青衣挥动折扇去挡,矮愁矬却朝着青衣的右手大臂砍去,眼见要斩断青衣的右臂。一柄重剑挡在了上来,架住了马刀。原来刘诺及时赶到,出手挡下了这一杀招。但这一刀势大力沉,刘诺连同着青衣一起被震飞了出几米,双双落倒在地。
只见青衣压在刘诺的身上,两人面朝着面,青衣的鼻尖压在了刘诺的脸颊,险些就要亲上。原来刘诺方才,怕自己落地时压到青衣,在空中使力将青衣拉到他身前,落地时,青衣便落到了他的上面。
青衣连忙爬起,脸上满是红晕。刘诺起身后,问道:“贤弟,没受伤吧?”
青衣这才想起,刘诺方才为她挡下那一刀,又重重摔在地上,可能会受伤,抓住刘诺手臂,担忧道:“你没伤着吧?”
刘诺握住青衣的手掌,悦色道:“我没伤着。

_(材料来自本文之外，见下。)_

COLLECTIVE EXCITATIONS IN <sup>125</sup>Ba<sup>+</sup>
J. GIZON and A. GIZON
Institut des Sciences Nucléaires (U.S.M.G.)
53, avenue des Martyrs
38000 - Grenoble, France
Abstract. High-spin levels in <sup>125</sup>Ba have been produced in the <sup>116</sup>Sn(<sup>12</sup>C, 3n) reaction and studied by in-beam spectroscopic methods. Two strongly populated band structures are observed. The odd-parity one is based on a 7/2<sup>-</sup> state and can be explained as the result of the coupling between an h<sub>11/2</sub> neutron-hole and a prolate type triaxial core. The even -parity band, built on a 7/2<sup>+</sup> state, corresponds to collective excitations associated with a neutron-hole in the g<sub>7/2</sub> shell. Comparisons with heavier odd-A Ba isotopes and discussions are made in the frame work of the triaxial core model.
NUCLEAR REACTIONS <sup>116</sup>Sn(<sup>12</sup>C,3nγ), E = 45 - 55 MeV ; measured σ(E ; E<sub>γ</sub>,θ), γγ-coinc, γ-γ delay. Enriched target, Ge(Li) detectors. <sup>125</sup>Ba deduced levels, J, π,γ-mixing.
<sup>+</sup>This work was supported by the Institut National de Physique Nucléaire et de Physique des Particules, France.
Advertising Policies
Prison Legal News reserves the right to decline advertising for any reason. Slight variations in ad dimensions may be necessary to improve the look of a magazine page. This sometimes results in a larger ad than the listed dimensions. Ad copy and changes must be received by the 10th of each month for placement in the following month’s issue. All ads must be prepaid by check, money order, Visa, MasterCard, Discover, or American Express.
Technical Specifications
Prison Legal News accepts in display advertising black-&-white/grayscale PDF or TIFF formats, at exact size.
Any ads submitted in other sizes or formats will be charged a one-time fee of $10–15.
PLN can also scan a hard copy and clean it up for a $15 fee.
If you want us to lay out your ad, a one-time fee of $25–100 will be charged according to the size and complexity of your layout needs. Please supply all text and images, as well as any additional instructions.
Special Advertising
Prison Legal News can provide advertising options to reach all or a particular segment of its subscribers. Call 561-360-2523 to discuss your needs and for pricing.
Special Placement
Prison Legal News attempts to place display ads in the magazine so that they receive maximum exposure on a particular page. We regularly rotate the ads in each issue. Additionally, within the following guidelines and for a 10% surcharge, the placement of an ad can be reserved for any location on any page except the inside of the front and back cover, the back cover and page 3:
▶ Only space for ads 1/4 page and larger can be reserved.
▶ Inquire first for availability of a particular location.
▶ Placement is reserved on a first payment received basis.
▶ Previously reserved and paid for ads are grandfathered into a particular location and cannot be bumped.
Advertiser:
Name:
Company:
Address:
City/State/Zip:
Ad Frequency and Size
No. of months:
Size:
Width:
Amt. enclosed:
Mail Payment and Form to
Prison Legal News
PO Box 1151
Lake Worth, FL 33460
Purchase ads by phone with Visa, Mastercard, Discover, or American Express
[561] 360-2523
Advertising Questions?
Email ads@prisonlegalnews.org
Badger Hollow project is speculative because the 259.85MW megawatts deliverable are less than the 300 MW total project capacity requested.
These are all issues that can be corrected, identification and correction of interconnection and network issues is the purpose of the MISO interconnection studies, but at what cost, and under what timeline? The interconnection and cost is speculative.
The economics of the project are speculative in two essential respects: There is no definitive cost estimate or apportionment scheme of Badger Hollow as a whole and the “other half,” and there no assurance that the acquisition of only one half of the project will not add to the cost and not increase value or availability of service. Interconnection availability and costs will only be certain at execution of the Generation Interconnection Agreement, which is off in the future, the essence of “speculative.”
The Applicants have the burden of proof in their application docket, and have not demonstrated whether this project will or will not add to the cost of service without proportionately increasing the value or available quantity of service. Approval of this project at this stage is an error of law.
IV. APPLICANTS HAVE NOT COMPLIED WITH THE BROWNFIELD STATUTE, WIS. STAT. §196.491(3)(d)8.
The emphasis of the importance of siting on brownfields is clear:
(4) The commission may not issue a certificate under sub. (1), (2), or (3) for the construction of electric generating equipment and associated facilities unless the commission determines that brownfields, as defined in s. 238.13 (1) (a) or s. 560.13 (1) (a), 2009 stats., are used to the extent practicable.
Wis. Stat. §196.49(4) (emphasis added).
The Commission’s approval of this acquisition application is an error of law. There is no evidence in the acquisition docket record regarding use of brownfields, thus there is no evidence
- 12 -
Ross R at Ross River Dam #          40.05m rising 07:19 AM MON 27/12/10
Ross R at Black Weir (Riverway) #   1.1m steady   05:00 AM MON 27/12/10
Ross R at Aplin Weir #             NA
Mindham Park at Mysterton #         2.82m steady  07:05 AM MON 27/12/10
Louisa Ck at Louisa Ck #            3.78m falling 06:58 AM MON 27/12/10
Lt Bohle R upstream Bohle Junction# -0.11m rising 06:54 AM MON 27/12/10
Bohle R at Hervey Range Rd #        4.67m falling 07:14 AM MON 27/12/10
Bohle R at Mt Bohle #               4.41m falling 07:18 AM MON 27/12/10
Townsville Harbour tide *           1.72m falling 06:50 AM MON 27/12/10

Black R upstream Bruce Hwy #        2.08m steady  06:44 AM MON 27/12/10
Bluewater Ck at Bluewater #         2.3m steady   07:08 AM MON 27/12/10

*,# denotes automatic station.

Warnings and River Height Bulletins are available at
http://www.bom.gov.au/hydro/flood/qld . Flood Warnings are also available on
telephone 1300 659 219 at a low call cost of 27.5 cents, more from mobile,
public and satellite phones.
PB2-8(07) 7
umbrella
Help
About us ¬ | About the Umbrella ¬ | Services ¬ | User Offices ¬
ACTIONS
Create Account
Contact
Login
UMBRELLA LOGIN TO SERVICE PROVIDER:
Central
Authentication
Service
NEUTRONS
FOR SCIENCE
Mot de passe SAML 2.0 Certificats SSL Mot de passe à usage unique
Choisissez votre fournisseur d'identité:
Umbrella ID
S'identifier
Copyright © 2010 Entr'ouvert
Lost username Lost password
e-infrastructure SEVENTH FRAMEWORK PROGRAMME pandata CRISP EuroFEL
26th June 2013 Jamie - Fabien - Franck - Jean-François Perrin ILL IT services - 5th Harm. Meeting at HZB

”
青衣这才宽心,道:“那便好。”青衣说完,发现刘诺正抓着她的手,立马将手抽回,面上如火烧般,迅速通红。
刘诺见青衣脸色不对,担忧道:“贤弟身上可有不适,是受伤了吗?”
青衣道:“额…没有,没有。”青衣挽起袖子擦了擦额头,道:“我觉着有些热罢了。”
刘诺这才放心,他突然想起一事,疑惑道:“方才与贤弟一同倒地,我察觉到,贤弟的身体特别的柔软。贤弟亦是练武之人,身上怎会如女子般柔滑,莫非贤弟有什么特殊的练功方法。”
青衣听闻,“额”的一声,半天说不出话来,心中暗骂刘诺是个木瓜脑袋,脸上更红了几分。